Happy New Year!
January 1st: a time to reflect on the past year’s ups, downs, and neverending but much-loved insanity; ponder the year ahead and wonder what new adventures it will bring; and ask yourself repeatedly whatever possessed you to stay up until 2 a.m. celebrating, because you’re no longer young and carefree and 20 years old, but rather are 30 and have a very loud and non-napping Responsibility who’s obsessed with blowing her recorder, blowing New Year’s horns, playing her harmonica, watching obnoxious Looney Tunes reruns, and running her corn popper when you’d really, really like to go take a nap.
Since you can’t nap, the 1st is also a good time to sit down and make those traditional resolutions for self-improvement. You’d rather not, because they usually involve a decrease in fun. And forget keeping them; after a few months you usually can’t even remember what the resolutions were. However, you’re too tired to do anything else, and you need an excuse to get away from the room where the Looney Tunes marathon is blaring. So you take a Tylenol, and start typing.
1. I will take time to relax, especially at mealtime.
- This means I will sit down and eat breakfast and lunch in a relaxing manner. I will not gulp breakfast while standing by the sink; nor will I eat lunch at red lights on the way to run errands or pick up the Maiden from school. Especially, I will stop eating while typing. It’s bad for the digestion and I am really just tempting fate as far as the laptop is concerned, particularly since the warranty runs out in March (and I don’t think it covers accidents caused by gastronomical stupidity anyways).
- Continuing a similar line of reasoning, I will keep water, hot chocolate, hot tea, and all other laptop-unfriendly beverages off my desk.

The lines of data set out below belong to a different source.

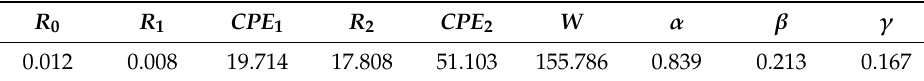
Table 5. Fractional-order model (FOM) parameter identification results.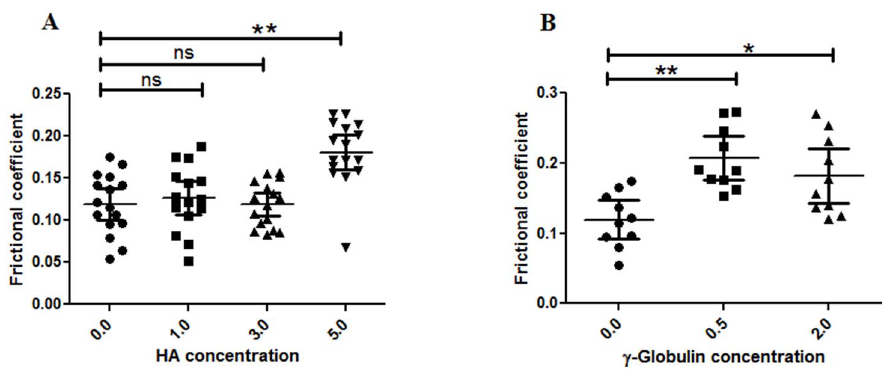
Figure 7. AFM measured frictional coefficient of normal human articular cartilage in range of (A) HA (no of observation 5 16) and (B) c –globulin (no of observation 5 10) concentration. Increase in HA concentrations shows no significant changes in frictional coefficient of normal articular cartilage samples, while c –globulin depicts concentration based effect. The frictional coefficient values are from measurements at different locations on two samples of normal human cartilage from a single femoral head. Vertical bars represent 95% of confidence interval. *P , 0.01, **P , 0.0001, and ns (no significance).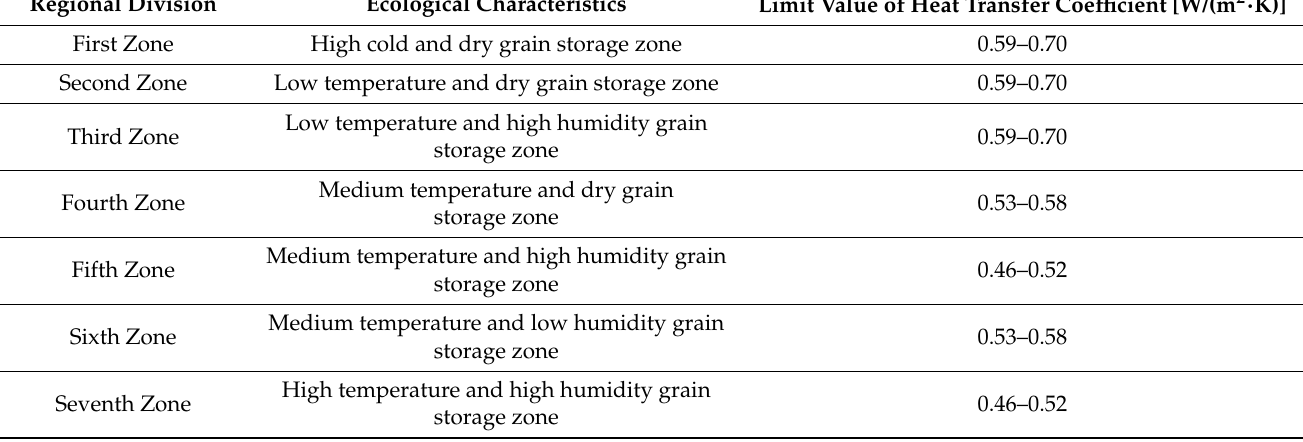
Table 4. Limit values of the heat transfer coefficient of each grain storage ecological zone enclo- sure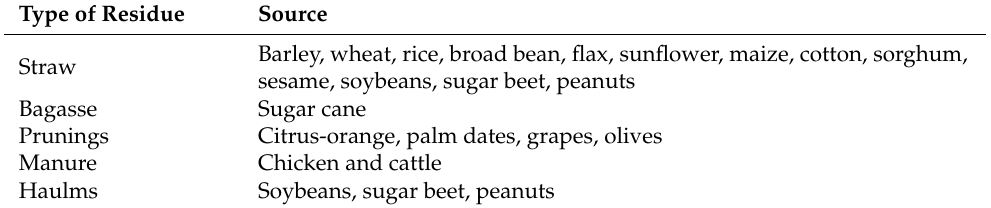
Table 6. Types of residues and their agriculture [47].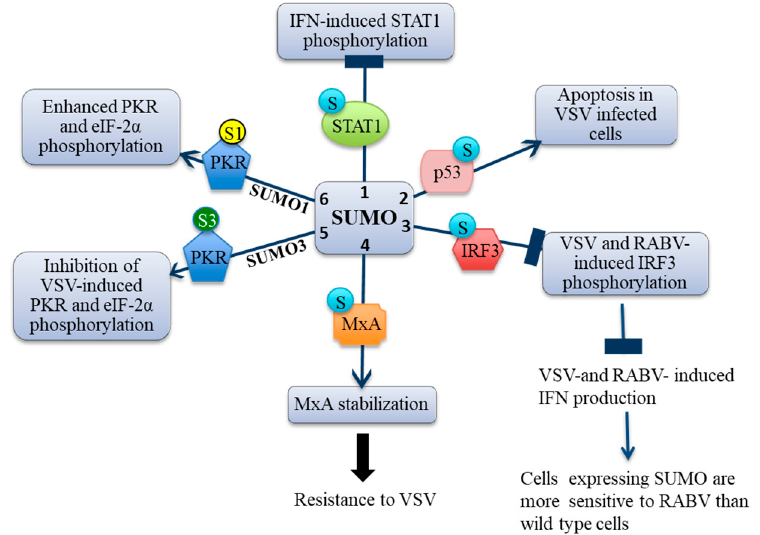
Figure 2. Effect of SUMO on IFN pathways. In SUMO1-expressing and SUMO3-expressing cells: 1. STAT1 activation by IFN stimuli is inhibited by its SUMOylation [3]. 2. p53 SUMOylation is required for the induction of apoptosis in VSV infected cells [25]. 3. IRF3 is SUMOylated, which causes an inhibition of VSV-induced and RABV-induced IFN synthesis. This results in a higher RABV replication [2]. 4. SUMOylation of MxA in SUMO-expressing cells leads to MxA stabilization and to increased resistance to VSV infection [2]. 5, 6. SUMO1 (S1) and SUMO3 (S3) have different effects on PKR and eIF-2 α activation [9].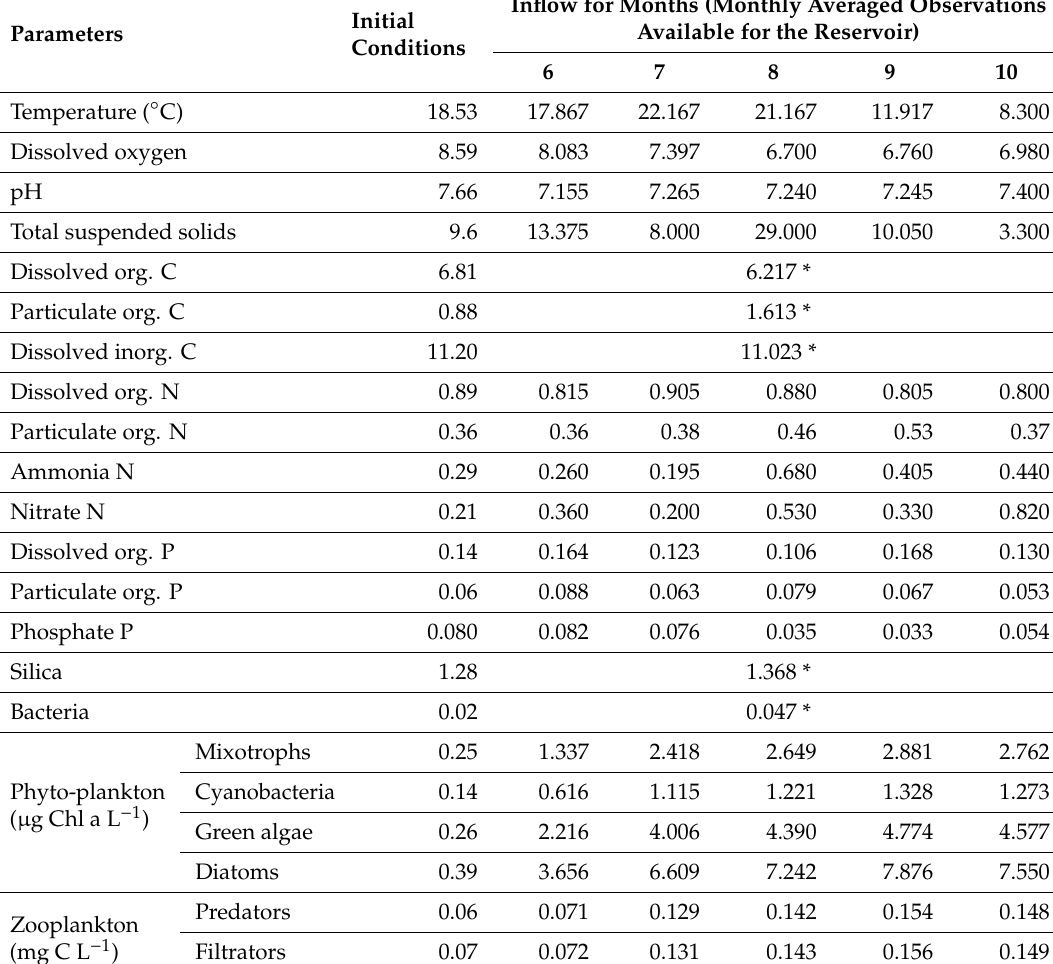
Table 2. Input data regarding the inflow and initial conditions in the Paprocany reservoir (units are mg L − 1 unless otherwise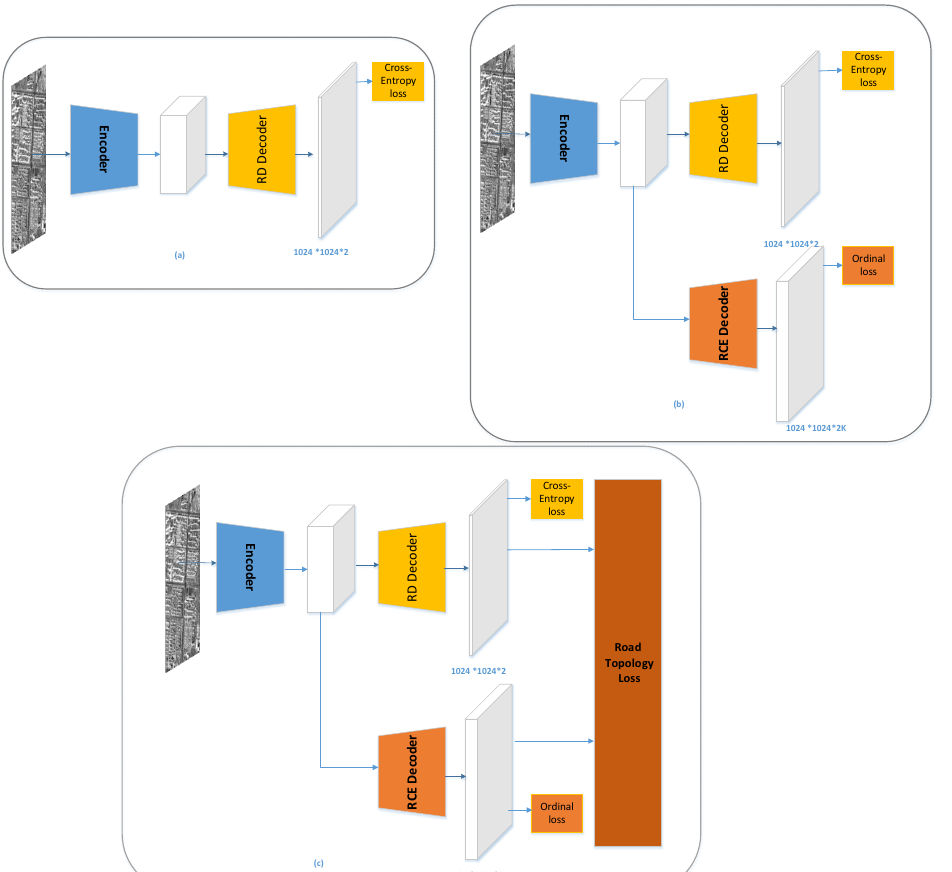
Figure 4. ( a ) baseline methods with only road detection branch; ( b ) the methods obtained by modifying baseline methods with road centerline extraction branch. ( c ) the methods obtained by modifying baseline methods with road centerline extraction branch androad-topology loss. ‘RD’ denotes the road detection; ‘RCE’ denotes the road centerline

- But even though I won’t see my water bottle, I will still remember to drink water
- And I will try not to knock the bottle over with my foot, ruining the stack of important papers on the floor.
- While I’m at it, I will stop leaving stacks of important papers on the floor. I will file them before I leave the room.

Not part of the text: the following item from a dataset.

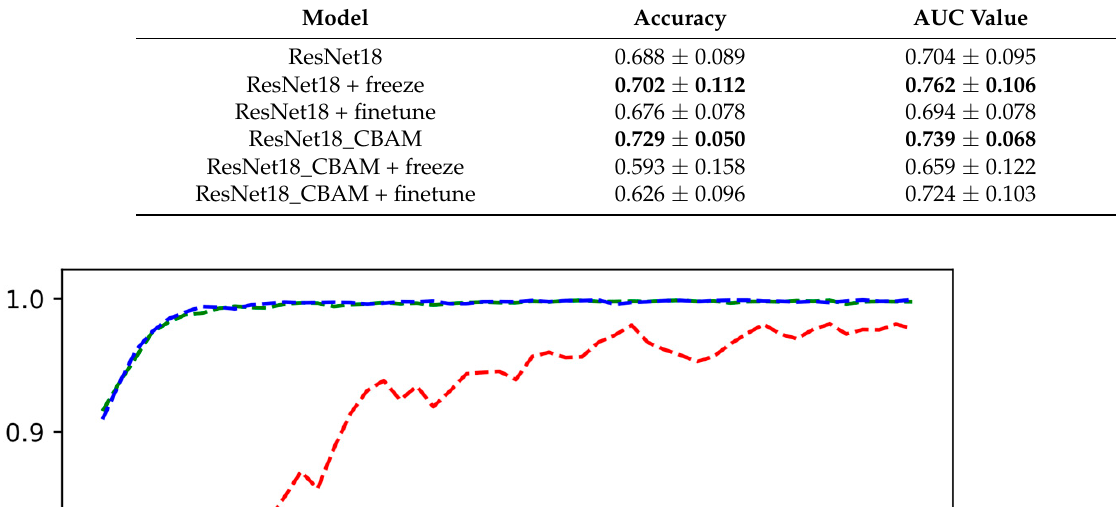
Table 3. Test performance of transfer learning models.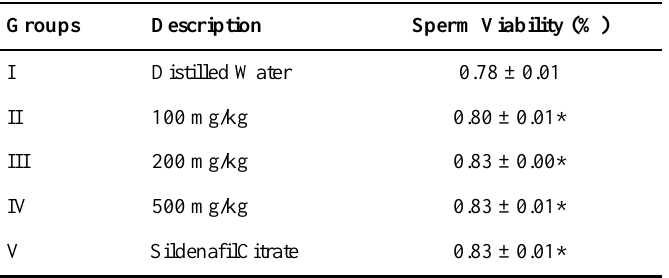
Table 1.3: Effect of MPAE on Sperm viability of the male rats.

- Because if I don’t, I will either spill something on them, or the Maiden will get into them and de-sort them, and I will get mad, and have to re-sort them all, wasting time.
- And because I’m short on time, I’ll eat meals on the fly again.
2.) I will remember to take my vitamins. Just because the bottle says “365”, does not mean I need to make the 60 pills actually last 365 days.
- I will find a way to make myself remember. I don’t know how this will be accomplished, since I already tried those old-lady day-of-the-week pill dispensers, and I not only still forgot, I actually lost the pill dispenser.
- Which reminds me, I need to find that pill dispenser before the Maiden does.
- Or before I get Alzheimer’s and forget what the pills were for in the first place.
- Never mind, I already forget what they were for.
3. I will read more complicated fare than Curious George, Chicka Chicka Boom Boom, and People StyleWatch.
- This means I need to read the selections for my book club.
- Or at the very least, more than the summary on the back cover.
4. I will teach the Maiden better manners.
- Specifically, I will try to get through to her that no, princesses do not need to remove every stitch of clothing when using the potty.
- I will hope and fervently pray that she does this at home only, but I will not seek to find out the answer from her teachers, because I sort of do not want to know.
5. I will love and appreciate my family; I will shower time, hugs, and cuddles on my Man and Maiden.
- No matter the craziness, random undressing at parties (Maiden), Looney Tunes marathon (Man and Maiden), messing up of papers (Maiden), non-napping-ness (Maiden), purchase of child-sized harmonica (Man), and constant swirl of messy toys (Maiden).
- Because such as they are, they are the center of my life, and I could not imagine existence without them.
- This resolution, at least, I plan to keep. In fact, I’m going to start keeping it right now.
Happy New Year! All the best in 2010!